Edit: screenshot removed due to message size constraints on the mailing list.
Hey Patrick,
I understand your skepticism! I'm also confident that this is some kind of a configuration issue; I'm not very familiar with all of Ceph's various configuration options as Rook generally abstracts those away, so I appreciate you taking the time to look into this.
Types of devices:
We run our Ceph pods on 3 AWS i3.2xlarge nodes. We're running 3 OSDs, 3 Mons, and 2 MDS pods (1 active, 1 standby-replay). Currently, each pod runs with the following resources:
- osds: 2 CPU, 6Gi RAM, 1.7Ti NVMe disk
- mds: 3 CPU, 24Gi RAM
- mons: 500m (.5) CPU, 1Gi RAM
`ceph osd tree`:
```
ID CLASS WEIGHT TYPE NAME STATUS REWEIGHT PRI-AFF
-1 5.18399 root default
-5 1.72800 host ip-10-0-28-88-ec2-internal
0 ssd 1.72800 osd.0 up 1.00000 1.00000
-3 1.72800 host ip-10-0-7-200-ec2-internal
1 ssd 1.72800 osd.1 up 1.00000 1.00000
-7 1.72800 host ip-10-0-9-172-ec2-internal
2 ssd 1.72800 osd.2 up 1.00000 1.00000
```
`ceph osd df`:
```
ID CLASS WEIGHT REWEIGHT SIZE USE AVAIL %USE VAR PGS
0 ssd 1.72800 1.00000 1.7 TiB 1.9 GiB 1.7 TiB 0.11 1.00 200
1 ssd 1.72800 1.00000 1.7 TiB 1.9 GiB 1.7 TiB 0.11 1.00 200
2 ssd 1.72800 1.00000 1.7 TiB 1.9 GiB 1.7 TiB 0.11 1.00 200
TOTAL 5.2 TiB 5.6 GiB 5.2 TiB 0.11
MIN/MAX VAR: 1.00/1.00 STDDEV: 0
```
`ceph osd lspools`:
```
1 myfs-metadata
2 myfs-data0
```
Let me know if there's any other information I can provide that would be helpful.
Thanks,
Zack
On Wed, Mar 6, 2019 at 9:49 PM Patrick Donnelly <pdonnell@xxxxxxxxxx> wrote:
Hello Zack,
On Wed, Mar 6, 2019 at 1:18 PM Zack Brenton <zack@xxxxxxxxxxxx> wrote:
>
> Hello,
>
> We're running Ceph on Kubernetes 1.12 using the Rook operator (https://rook.io), but we've been struggling to scale applications mounting CephFS volumes above 600 pods / 300 nodes. All our instances use the kernel client and run kernel `4.19.23-coreos-r1`.
>
> We've tried increasing the MDS memory limits, running multiple active MDS pods, and running different versions of Ceph (up to the latest Luminous and Mimic releases), but we run into MDS_SLOW_REQUEST errors at the same scale regardless of the memory limits we set. See this GitHub issue for more info on what we've tried up to this point: https://github.com/rook/rook/issues/2590
>
> I've written a simple load test that reads all the files in a given directory on an interval. While running this test, I've noticed that the `mds_co.bytes` value (from `ceph daemon mds.myfs-a dump_mempools | jq -c '.mempool.by_pool.mds_co'`) increases each time files are read. Why is this number increasing after the first iteration? If the same client is reading the same cached files, why would the data in the cache change at all? What is `mds_co.bytes` actually reporting?
>
> My most important question is this: How do I configure Ceph to be able to scale to large numbers of clients?
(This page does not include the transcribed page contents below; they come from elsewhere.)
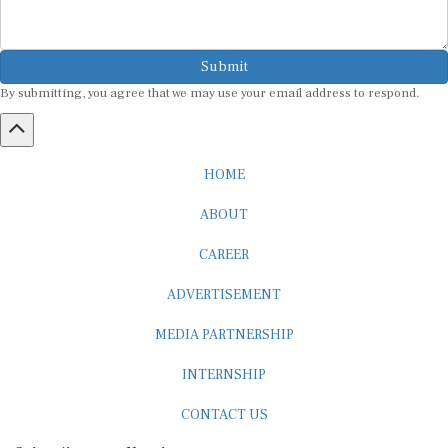
Submit
By submitting, you agree that we may use your email address to respond.
HOME
ABOUT
CAREER
ADVERTISEMENT
MEDIA PARTNERSHIP
INTERNSHIP
CONTACT US
Subscribe to our Newsletter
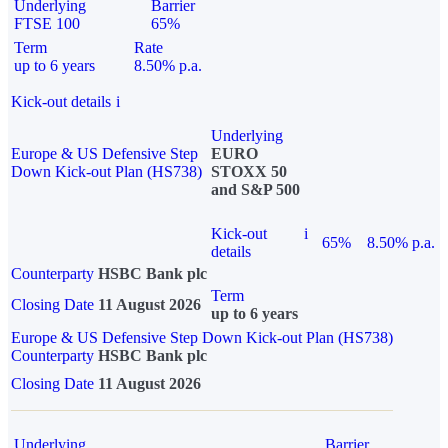
Underlying
Barrier
FTSE 100
65%
Term
Rate
up to 6 years
8.50% p.a.
Kick-out details
i
Underlying
Europe & US Defensive Step
EURO
Down Kick-out Plan (HS738)
STOXX 50
and S&P 500
Kick-out
i
65%
8.50% p.a.
details
Counterparty
HSBC Bank plc
Term
Closing Date
11 August 2026
up to 6 years
Europe & US Defensive Step Down Kick-out Plan (HS738)
Counterparty
HSBC Bank plc
Closing Date
11 August 2026
Underlying
Barrier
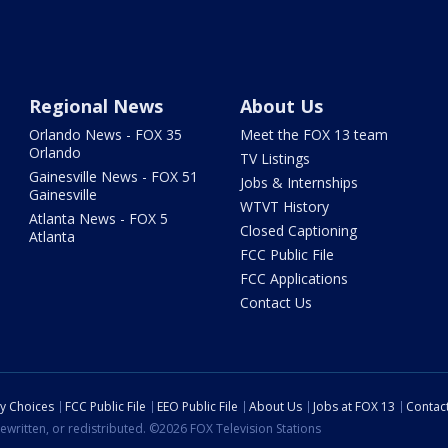
Regional News
About Us
Orlando News - FOX 35
Meet the FOX 13 team
Orlando
TV Listings
Gainesville News - FOX 51
Jobs & Internships
Gainesville
WTVT History
Atlanta News - FOX 5
Closed Captioning
Atlanta
FCC Public File
FCC Applications
Contact Us
cy Choices
FCC Public File
EEO Public File
About Us
Jobs at FOX 13
Contac
ewritten, or redistributed. ©2026 FOX Television Stations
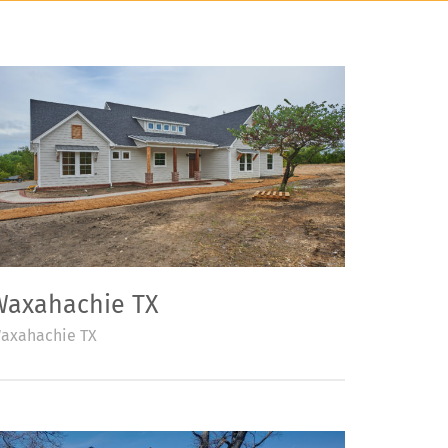
Waxahachie TX
axahachie TX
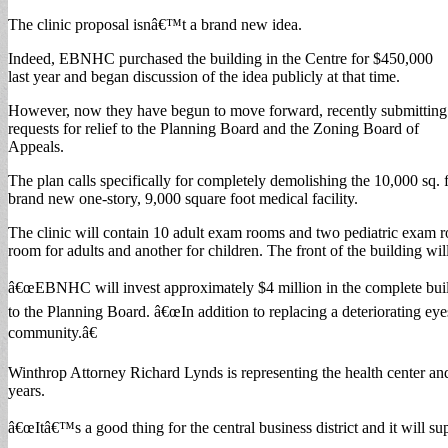
The clinic proposal isnâ€™t a brand new idea.
Indeed, EBNHC purchased the building in the Centre for $450,000
last year and began discussion of the idea publicly at that time.
However, now they have begun to move forward, recently submitting
requests for relief to the Planning Board and the Zoning Board of
Appeals.
The plan calls specifically for completely demolishing the 10,000 sq
brand new one-story, 9,000 square foot medical facility.
The clinic will contain 10 adult exam rooms and two pediatric exam ro
room for adults and another for children. The front of the building will
â€œEBNHC will invest approximately $4 million in the complete build ou
to the Planning Board. â€œIn addition to replacing a deteriorating e
community.â€
Winthrop Attorney Richard Lynds is representing the health center and 
years.
â€œItâ€™s a good thing for the central business district and it will su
Please post more information about your cluster: types of devices,
`ceph osd tree`, `ceph osd df`, and `ceph osd lspools`.
There's no reason why CephFS shouldn't be able to scale to that number
of clients. The issue is probably related configuration of the
pools/MDS. From your ticket, I have a *lot* of trouble believing the
MDS still at 3GB memory usage with that number of clients and
mds_cache_memory_limit=17179869184 (16GB).